### Task statement
Retype exactly the lines of the listing below from the one with "88 287 50.44" through the last, both included, and leave every picture out.

### Dataset content
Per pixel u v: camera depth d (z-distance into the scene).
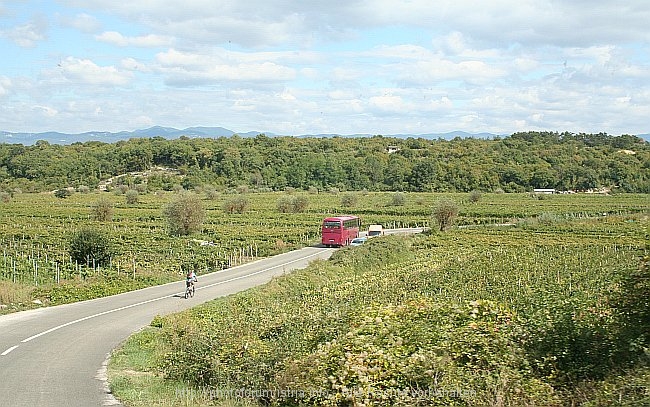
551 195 145.62
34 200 130.88
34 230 74.56
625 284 13.71
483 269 38.47
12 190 145.75
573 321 13.67
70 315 27.11
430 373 11.53
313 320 18.88
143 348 19.98
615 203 123.19
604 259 44.03
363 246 52.50
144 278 40.34
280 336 18.12
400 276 36.06
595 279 31.69
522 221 87.94
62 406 12.64
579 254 48.59
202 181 161.75
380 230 75.50
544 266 40.09
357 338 12.67
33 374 15.75
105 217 90.50
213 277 43.25
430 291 29.70
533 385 11.35
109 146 196.50
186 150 182.12
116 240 64.62
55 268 44.41
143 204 120.38
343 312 19.97
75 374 15.84
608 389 10.67
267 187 165.00
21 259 49.94
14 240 65.88
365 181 171.50
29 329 23.23
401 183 168.75
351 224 68.19
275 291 32.84
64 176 165.38
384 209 108.88
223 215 100.06
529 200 133.25
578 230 76.00
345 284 33.72
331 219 64.94
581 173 163.12
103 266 46.72
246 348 14.99
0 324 24.36
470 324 13.23
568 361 12.58
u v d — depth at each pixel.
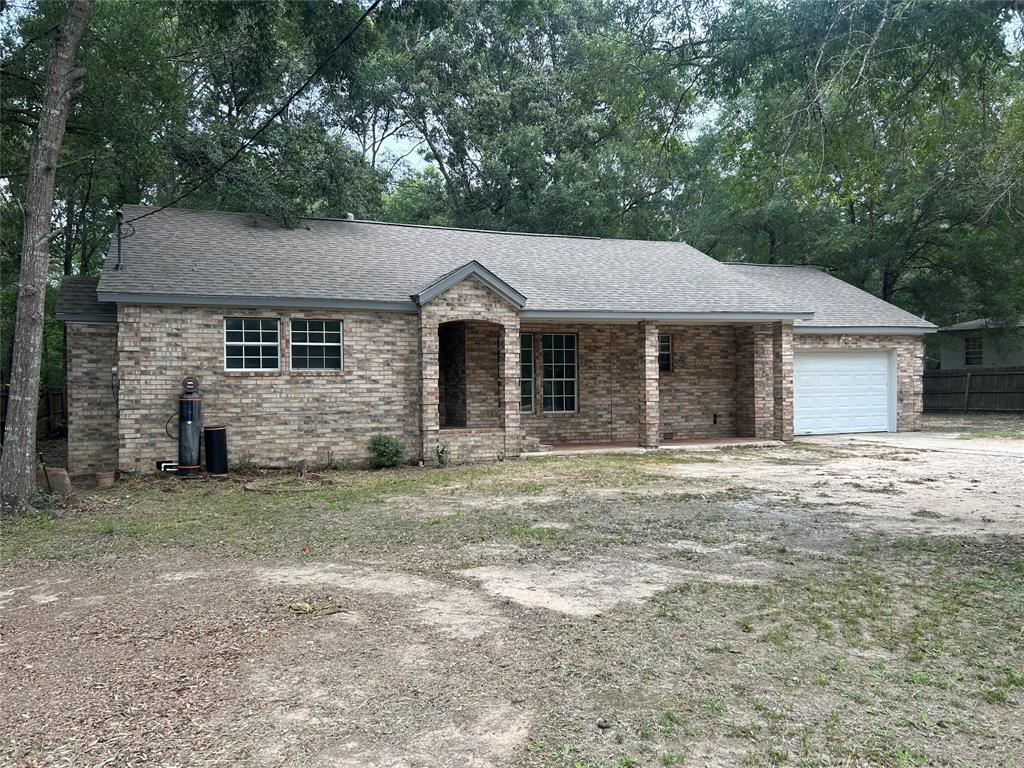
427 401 14.98
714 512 9.52
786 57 9.50
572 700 4.00
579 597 5.88
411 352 15.15
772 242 30.31
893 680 4.25
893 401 21.02
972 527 8.46
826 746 3.50
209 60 22.08
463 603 5.73
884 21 8.08
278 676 4.34
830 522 8.82
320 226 18.12
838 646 4.78
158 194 24.86
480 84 32.09
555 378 18.47
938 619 5.26
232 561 7.16
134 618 5.42
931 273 29.91
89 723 3.76
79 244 27.66
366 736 3.62
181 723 3.76
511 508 9.94
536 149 30.50
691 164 30.48
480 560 7.11
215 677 4.32
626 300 17.08
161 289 13.03
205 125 23.91
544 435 18.25
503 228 31.75
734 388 19.84
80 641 4.95
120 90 15.36
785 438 18.28
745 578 6.39
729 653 4.66
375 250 17.20
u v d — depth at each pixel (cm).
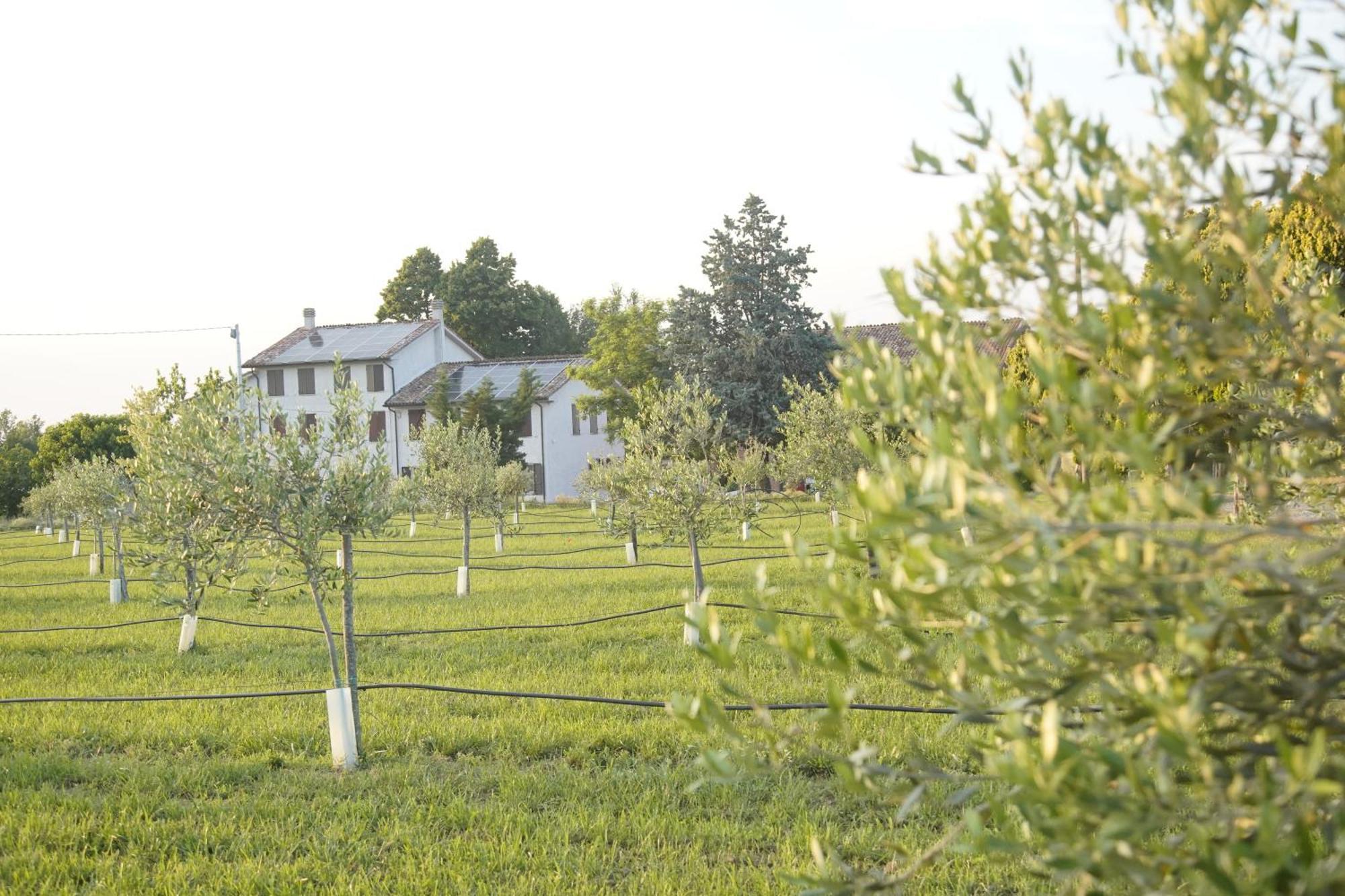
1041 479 184
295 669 1355
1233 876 180
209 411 1023
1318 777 195
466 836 764
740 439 4362
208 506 1009
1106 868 184
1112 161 207
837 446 1934
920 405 209
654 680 1184
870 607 207
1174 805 177
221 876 698
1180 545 181
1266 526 192
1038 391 223
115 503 2122
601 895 659
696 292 4619
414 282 8625
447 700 1140
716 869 686
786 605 1636
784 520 3334
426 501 2428
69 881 692
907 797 223
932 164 234
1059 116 213
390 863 719
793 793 802
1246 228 194
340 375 1056
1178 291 221
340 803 837
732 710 1024
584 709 1085
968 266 216
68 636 1686
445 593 2111
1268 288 214
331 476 1013
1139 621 197
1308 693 195
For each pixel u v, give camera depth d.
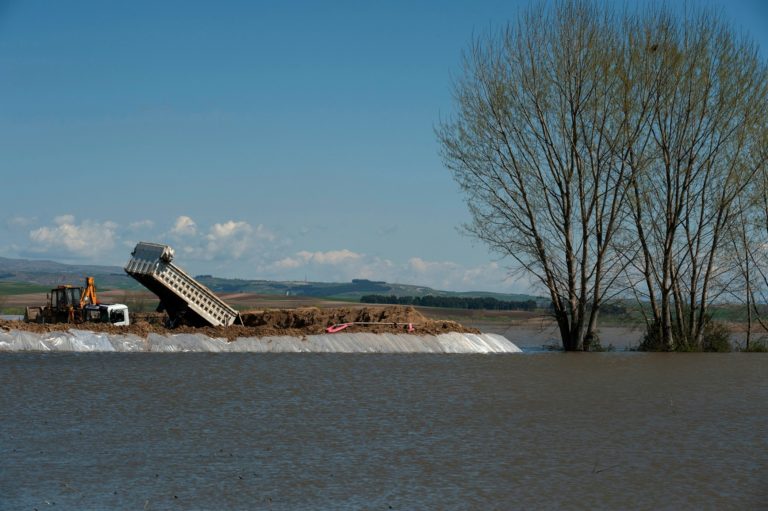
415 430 22.59
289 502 15.70
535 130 49.91
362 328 51.03
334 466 18.44
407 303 190.50
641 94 48.94
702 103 49.22
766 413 25.78
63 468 17.94
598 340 51.94
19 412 24.39
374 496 16.14
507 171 50.38
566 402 27.89
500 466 18.56
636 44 49.53
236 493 16.25
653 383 33.50
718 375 36.69
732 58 49.47
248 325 56.09
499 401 28.03
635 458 19.39
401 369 37.81
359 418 24.34
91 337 43.97
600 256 50.38
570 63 48.94
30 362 37.06
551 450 20.20
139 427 22.44
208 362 38.81
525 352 51.03
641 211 50.47
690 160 49.53
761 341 53.28
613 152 48.50
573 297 51.34
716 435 22.16
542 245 50.62
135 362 38.03
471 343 51.78
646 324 53.38
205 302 50.59
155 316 56.47
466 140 50.59
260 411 25.31
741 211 50.72
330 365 38.91
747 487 16.88
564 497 16.16
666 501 15.92
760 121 49.50
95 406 25.67
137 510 15.12
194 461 18.73
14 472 17.55
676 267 51.03
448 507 15.48
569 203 50.16
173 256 48.44
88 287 50.44
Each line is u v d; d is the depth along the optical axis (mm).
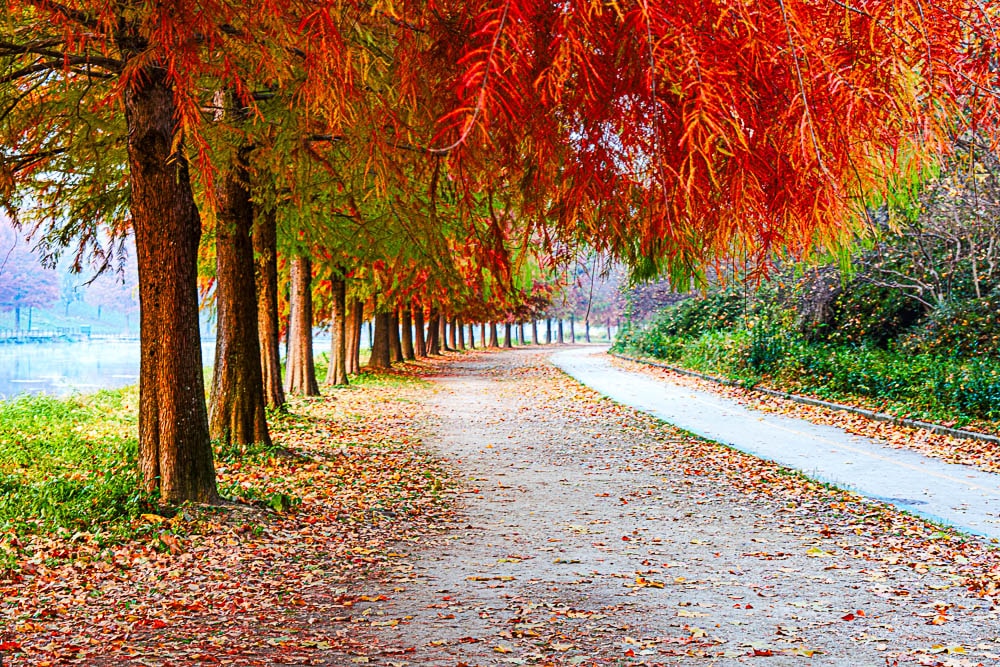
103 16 3193
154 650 6012
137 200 9984
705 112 1583
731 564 8633
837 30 1832
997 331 21938
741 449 16672
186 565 8438
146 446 10383
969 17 1903
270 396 20812
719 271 1920
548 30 1737
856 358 25719
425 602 7324
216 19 2770
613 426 20984
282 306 32250
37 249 11492
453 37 2123
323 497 12164
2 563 7820
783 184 1767
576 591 7656
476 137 1618
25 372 45531
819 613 6891
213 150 7906
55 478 11469
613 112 1763
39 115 9367
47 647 6008
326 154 7246
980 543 9031
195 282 10383
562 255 2195
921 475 13562
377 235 9242
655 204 1819
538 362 53219
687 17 1683
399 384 33875
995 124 1907
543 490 13266
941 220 21438
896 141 1812
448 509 11867
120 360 61906
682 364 38781
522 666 5707
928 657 5797
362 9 2525
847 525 10281
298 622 6758
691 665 5727
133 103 9547
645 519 11070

### Task response
88 287 50.44
Each line is u v d; d is the depth along the optical axis (mm).
103 16 3193
154 650 6012
137 200 9984
705 112 1583
731 564 8633
837 30 1832
997 331 21938
741 449 16672
186 565 8438
146 446 10383
969 17 1903
270 396 20812
719 271 1920
548 30 1737
856 358 25719
425 602 7324
216 19 2770
613 426 20984
282 306 32250
37 249 11492
453 37 2123
323 497 12164
2 563 7820
783 184 1767
576 591 7656
476 137 1618
25 372 45531
819 613 6891
213 150 7906
55 478 11469
613 112 1763
39 115 9367
47 647 6008
326 154 7246
980 543 9031
195 282 10383
562 255 2195
921 475 13562
377 235 9242
655 204 1819
538 362 53219
687 17 1683
399 384 33875
995 124 1907
543 490 13266
941 220 21438
896 141 1812
448 509 11867
120 360 61906
682 364 38781
522 666 5707
928 657 5797
362 9 2525
847 525 10281
298 622 6758
691 665 5727
133 103 9547
645 519 11070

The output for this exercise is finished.